Emerging role of IRE1α in vascular diseases

Abstract

A mounting body of evidence suggests that the endoplasmic reticulum stress and the unfolded protein response are involved in the underlying mechanisms responsible for vascular diseases. Inositol-requiring protein 1α (IRE1α), the most ancient branch among the UPR-related signaling pathways, can possess both serine/threonine kinase and endoribonuclease (RNase) activity and can perform physiological and pathological functions. The IRE1α-signaling pathway plays a critical role in the pathology of various vascular diseases. In this review, we provide a general overview of the physiological function of IRE1α and its pathophysiological role in vascular diseases.

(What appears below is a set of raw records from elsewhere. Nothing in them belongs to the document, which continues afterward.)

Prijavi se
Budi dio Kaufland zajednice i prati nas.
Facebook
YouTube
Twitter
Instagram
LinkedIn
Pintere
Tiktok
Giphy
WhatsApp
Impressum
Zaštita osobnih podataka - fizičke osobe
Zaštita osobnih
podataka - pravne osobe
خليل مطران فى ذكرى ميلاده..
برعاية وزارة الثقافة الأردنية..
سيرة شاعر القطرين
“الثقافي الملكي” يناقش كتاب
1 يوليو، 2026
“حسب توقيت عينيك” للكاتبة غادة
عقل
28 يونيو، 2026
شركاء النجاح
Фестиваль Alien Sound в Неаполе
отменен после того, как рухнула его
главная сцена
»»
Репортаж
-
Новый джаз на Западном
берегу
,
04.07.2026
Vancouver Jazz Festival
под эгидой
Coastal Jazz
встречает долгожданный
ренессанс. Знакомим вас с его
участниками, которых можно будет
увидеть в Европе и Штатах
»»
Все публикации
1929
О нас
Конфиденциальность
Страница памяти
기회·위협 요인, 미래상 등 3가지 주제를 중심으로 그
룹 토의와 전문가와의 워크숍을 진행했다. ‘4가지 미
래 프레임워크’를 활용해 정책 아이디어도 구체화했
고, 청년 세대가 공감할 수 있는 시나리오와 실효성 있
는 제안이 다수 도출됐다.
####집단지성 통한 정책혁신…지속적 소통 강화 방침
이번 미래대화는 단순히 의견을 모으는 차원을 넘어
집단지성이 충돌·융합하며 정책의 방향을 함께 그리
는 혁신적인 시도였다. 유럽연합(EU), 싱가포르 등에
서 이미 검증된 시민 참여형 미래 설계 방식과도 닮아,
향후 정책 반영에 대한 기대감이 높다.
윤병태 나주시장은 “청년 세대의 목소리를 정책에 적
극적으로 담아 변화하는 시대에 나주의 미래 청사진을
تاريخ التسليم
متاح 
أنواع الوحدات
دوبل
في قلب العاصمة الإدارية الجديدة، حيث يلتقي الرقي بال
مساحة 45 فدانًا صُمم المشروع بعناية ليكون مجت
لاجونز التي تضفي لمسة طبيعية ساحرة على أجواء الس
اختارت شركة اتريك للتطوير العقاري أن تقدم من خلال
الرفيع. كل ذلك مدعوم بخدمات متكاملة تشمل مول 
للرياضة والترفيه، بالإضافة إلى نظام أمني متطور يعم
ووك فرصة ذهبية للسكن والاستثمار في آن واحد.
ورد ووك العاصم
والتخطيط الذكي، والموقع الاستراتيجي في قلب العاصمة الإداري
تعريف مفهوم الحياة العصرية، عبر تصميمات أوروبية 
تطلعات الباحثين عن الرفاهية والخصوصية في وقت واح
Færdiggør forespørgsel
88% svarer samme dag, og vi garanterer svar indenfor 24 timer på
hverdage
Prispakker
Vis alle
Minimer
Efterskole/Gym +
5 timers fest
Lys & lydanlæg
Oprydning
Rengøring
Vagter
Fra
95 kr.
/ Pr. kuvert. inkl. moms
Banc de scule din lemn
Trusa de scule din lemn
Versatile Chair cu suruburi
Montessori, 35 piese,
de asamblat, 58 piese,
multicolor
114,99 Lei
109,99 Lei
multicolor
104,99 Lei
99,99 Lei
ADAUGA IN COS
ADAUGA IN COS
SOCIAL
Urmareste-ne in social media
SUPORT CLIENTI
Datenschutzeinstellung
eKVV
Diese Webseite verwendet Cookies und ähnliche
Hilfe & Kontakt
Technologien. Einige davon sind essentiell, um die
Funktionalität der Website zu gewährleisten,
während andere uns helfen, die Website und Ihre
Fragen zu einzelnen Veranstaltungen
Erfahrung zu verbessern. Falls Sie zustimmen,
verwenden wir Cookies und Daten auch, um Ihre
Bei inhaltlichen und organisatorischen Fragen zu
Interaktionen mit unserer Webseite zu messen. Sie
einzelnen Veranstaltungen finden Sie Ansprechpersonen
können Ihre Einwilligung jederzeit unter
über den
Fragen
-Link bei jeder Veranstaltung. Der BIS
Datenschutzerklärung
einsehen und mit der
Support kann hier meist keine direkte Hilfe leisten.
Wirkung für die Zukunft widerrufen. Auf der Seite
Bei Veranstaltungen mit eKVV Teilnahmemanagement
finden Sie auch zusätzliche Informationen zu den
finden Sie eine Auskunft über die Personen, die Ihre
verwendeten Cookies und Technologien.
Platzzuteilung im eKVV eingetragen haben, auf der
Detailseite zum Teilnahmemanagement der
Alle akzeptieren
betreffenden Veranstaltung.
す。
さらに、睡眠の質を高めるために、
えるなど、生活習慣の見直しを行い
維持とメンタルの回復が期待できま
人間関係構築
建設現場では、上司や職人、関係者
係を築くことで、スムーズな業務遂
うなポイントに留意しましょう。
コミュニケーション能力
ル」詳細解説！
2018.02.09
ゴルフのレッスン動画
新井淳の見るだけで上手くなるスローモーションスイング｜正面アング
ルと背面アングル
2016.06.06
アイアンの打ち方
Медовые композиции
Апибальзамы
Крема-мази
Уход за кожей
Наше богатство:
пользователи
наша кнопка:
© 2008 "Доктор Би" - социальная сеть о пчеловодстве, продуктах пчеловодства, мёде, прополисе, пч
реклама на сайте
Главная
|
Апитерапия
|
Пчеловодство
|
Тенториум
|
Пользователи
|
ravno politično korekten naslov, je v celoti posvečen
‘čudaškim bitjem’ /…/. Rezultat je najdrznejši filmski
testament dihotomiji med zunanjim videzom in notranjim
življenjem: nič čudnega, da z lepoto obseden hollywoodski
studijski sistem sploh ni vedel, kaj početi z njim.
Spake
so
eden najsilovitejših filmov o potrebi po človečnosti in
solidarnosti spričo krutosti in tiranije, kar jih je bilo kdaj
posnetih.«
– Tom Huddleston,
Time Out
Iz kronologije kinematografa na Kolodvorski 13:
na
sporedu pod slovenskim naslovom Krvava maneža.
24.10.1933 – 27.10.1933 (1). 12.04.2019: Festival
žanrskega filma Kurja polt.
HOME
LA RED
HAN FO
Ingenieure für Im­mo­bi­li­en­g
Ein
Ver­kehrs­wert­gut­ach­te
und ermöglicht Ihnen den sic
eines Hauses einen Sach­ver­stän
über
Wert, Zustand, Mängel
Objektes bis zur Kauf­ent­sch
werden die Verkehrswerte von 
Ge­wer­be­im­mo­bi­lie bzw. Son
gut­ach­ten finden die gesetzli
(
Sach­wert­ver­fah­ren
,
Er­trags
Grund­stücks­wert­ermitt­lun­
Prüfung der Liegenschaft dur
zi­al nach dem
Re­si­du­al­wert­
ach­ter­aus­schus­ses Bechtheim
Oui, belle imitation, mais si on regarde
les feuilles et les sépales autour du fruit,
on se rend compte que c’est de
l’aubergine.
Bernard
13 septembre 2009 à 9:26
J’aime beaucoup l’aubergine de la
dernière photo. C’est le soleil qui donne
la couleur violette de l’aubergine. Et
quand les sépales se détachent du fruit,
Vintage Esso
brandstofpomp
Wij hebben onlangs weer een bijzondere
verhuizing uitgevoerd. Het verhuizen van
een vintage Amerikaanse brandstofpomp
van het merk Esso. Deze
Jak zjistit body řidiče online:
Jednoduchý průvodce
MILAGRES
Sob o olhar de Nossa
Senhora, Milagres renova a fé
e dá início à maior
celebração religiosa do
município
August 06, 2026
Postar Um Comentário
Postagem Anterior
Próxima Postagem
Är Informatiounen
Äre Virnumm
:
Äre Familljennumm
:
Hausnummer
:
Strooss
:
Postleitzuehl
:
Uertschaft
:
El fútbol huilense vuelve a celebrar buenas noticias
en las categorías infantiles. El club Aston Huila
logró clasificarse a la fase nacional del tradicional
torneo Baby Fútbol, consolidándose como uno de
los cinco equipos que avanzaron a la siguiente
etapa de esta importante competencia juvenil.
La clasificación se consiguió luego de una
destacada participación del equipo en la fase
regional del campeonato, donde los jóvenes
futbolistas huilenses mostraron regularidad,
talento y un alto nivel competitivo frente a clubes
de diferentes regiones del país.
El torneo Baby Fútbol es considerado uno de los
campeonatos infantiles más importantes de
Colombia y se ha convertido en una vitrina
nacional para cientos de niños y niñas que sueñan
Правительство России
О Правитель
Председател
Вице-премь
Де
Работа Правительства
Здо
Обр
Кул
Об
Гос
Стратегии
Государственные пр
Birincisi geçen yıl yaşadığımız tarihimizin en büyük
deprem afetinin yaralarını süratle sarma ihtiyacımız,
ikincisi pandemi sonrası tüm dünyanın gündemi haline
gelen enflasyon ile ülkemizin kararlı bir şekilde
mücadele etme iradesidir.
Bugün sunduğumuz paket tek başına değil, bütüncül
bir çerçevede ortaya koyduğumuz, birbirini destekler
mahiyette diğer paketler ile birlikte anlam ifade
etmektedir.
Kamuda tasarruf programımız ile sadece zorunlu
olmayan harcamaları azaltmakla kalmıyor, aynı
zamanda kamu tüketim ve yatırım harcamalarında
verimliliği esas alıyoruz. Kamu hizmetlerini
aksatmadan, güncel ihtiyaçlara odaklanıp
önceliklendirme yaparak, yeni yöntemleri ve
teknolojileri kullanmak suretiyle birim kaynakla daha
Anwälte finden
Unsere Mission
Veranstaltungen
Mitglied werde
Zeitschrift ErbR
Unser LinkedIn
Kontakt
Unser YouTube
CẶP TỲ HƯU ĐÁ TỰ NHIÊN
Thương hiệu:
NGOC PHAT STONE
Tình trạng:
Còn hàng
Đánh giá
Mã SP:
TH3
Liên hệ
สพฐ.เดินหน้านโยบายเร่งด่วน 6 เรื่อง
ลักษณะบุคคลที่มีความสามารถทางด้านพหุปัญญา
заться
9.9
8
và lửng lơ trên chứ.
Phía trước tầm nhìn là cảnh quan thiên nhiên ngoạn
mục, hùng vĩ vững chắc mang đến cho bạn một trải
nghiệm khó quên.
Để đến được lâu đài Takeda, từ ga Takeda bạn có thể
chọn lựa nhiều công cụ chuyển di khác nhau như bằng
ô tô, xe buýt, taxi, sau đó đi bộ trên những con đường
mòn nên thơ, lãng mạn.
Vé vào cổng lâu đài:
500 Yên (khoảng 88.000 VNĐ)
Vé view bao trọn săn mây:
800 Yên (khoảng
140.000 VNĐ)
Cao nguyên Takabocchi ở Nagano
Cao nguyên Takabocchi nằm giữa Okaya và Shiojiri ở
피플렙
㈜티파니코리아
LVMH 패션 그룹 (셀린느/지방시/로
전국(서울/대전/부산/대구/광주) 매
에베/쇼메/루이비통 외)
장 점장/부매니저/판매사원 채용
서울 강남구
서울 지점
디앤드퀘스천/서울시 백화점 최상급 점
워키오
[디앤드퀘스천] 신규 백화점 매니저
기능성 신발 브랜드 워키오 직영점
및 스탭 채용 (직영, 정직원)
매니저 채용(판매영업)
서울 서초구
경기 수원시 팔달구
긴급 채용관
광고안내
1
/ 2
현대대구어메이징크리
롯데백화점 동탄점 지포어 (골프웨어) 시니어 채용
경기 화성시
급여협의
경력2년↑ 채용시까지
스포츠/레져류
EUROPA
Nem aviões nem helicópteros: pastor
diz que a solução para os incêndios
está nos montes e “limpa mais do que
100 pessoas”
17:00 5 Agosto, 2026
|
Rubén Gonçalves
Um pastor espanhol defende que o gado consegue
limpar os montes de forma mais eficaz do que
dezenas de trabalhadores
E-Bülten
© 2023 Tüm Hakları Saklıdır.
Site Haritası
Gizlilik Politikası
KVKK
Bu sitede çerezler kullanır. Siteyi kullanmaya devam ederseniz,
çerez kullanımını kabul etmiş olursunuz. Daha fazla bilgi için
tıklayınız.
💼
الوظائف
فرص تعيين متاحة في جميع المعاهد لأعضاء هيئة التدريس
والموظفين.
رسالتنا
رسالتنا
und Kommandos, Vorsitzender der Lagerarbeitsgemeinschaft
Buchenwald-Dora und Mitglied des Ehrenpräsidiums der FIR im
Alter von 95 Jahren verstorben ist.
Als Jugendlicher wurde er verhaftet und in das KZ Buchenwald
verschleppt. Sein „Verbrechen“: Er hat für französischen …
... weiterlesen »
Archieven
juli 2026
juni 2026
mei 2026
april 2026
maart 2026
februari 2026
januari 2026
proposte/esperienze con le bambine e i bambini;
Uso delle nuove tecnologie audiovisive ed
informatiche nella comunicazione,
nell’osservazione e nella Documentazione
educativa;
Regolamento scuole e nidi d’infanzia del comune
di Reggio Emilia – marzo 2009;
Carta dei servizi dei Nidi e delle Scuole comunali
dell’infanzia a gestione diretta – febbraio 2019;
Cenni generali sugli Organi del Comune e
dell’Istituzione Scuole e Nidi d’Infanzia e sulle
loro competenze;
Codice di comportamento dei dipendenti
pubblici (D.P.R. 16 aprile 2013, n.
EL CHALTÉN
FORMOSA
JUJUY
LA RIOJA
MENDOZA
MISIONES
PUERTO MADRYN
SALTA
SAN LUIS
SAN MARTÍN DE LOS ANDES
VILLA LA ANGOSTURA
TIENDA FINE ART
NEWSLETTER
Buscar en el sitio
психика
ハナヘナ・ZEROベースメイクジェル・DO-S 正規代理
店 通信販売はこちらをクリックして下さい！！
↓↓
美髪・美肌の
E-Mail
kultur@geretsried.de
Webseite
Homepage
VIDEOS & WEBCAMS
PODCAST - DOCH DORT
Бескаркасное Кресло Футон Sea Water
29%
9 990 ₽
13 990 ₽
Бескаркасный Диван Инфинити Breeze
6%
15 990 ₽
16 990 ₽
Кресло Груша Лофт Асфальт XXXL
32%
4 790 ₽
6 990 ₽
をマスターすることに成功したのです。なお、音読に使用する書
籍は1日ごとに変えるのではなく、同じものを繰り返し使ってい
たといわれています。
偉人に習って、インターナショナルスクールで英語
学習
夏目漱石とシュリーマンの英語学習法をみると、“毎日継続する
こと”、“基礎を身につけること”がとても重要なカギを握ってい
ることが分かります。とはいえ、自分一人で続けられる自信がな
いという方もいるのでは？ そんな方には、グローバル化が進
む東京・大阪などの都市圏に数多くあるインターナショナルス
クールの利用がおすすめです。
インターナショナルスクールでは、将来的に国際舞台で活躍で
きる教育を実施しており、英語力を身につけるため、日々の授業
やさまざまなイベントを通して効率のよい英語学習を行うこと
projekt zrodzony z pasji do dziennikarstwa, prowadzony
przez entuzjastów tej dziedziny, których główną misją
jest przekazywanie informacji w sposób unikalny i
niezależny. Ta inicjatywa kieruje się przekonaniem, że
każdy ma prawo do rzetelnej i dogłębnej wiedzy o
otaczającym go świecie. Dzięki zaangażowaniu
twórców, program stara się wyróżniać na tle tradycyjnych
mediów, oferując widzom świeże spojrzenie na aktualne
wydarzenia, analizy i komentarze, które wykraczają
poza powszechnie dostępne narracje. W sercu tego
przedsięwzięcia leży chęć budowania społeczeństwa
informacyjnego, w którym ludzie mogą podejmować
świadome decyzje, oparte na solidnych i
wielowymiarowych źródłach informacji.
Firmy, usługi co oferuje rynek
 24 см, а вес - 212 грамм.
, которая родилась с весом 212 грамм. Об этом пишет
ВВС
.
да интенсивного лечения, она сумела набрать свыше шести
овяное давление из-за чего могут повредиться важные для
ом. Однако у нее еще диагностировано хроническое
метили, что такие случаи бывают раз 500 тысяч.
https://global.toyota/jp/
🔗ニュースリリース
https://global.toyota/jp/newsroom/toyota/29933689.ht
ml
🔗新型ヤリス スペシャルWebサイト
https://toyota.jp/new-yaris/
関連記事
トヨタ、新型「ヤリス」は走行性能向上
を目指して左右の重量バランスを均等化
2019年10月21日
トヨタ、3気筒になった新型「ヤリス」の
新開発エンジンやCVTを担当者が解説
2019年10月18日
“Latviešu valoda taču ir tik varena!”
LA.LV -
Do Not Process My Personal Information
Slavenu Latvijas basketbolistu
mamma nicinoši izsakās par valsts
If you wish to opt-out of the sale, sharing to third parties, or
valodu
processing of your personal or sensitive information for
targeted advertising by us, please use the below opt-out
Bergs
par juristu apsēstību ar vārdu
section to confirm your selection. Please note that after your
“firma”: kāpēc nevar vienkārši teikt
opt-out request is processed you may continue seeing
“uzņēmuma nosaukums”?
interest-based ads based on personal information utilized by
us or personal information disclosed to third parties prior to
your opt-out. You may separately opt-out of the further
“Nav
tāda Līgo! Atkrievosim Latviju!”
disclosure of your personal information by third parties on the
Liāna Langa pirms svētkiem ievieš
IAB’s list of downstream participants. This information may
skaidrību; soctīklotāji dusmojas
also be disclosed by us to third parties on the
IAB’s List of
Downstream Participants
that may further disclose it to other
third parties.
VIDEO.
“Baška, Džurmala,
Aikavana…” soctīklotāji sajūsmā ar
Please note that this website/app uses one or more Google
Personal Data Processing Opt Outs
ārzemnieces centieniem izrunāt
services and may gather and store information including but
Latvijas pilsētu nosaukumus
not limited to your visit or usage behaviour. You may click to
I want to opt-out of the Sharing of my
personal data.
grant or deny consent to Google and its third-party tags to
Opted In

Keywords: IRE1α; XBP1; atherosclerosis; vascular disease.

FIGURE 1

The structure of IRE1α. IRE1α consist of two domains: the endoplasmic reticulum luminal domain, and serine/threonine kinase and endoribonuclease (RNase) domains. In resting conditions, IRE1α binds to Bip/GRP78. Upon stress, IRE1α disintegrates with Bip/GRP78 and activated via autophosphorylation and dimerization/oligomerization.

FIGURE 2

The IRE1α‐signaling pathway. The active RNase cleaves 26 nucleotides from unspliced form of XBP1 (XBP1u) mRNA and produce the spliced form of XBP1 (XBP1s) mRNA. XBP1s is a crucial transcription factor, which could translocate into the nucleus and initiate the transcriptional process. IRE1α also cleaves a subset of ER‐associated mRNAs. IRE1α activates several signaling pathways through inflammation, apoptosis, and autophagy. ASK1, apoptosis‐signaling kinase 1; CHOP, C/EBP‐homologous protein; FOXO1, Forkhead box O1; IKK, IκB kinase; JNK, c‐Jun NH2‐terminal kinase; LD, luminal domain; MANF, mesencephalic astrocyte‐derived neurotrophic factor; NF‐κB, nuclear factor‐kappa B; RIDD, regulated IRE1‐dependent decay; TRAF2, tumor necrosis factor receptor associated factor 2; XBP1s, spliced form of X‐box binding protein‐1; and XBP1u, unspliced form of X‐box binding protein‐1.

FIGURE 3

Mechanisms of IRE1α in endothelial cells (ECs) in atherosclerosis. IRE1α can be activated in ECs treated with risk factors for atherosclerosis, including oxidized low‐density lipoprotein, homocysteine, high glucose, shear stress, arsenite, and disturbed flow. IRE1α participates in the progression of atherosclerosis through inflammation, apoptosis, and autophagy. ACE, angiotensin‐converting enzyme; AGT, angiotensinogen; ASK1, apoptosis‐signaling kinase 1; AT1R, angiotensin II type 1 receptor; HIF1α, hypoxia inducible factor 1α; IRF1, interferon regulatory factor 1; IKK, IκB kinase; JNK, c‐Jun NH2‐terminal kinase; NF‐κB, nuclear factor‐kappa B; ox‐LDL, oxidized low‐density lipoprotein; TRAF2, tumor necrosis factor receptor associated factor 2; VCAM‐1, vascular cell adhesion molecule‐1; XBP1s, spliced form of X‐box binding protein‐1; and XBP1u, unspliced form of X‐box binding protein‐1.

FIGURE 4

Mechanisms of IRE1α in macrophages in atherosclerosis. IRE1α can be activated in macrophages treated with oxidized low‐density lipoprotein and angiotensin II. IRE1α participates in the progression of atherosclerosis through inflammation, apoptosis, and autophagy. IRE1 kinase activation induces Fragile X Mental Retardation protein (FMRP) phosphorylation, and suppresses the macrophage cholesterol efflux and efferocytosis. IRE1α also promotes oxLDL uptaking through CD36. ASK1, apoptosis‐signaling kinase 1; FMRP, Fragile X Mental Retardation protein; JNK, c‐Jun NH2‐terminal kinase; ox‐LDL, oxidized low‐density lipoprotein; TRAF2, tumor necrosis factor receptor associated factor 2; XBP1s, spliced form of X‐box binding protein‐1; and XBP1u, unspliced form of X‐box binding protein‐1.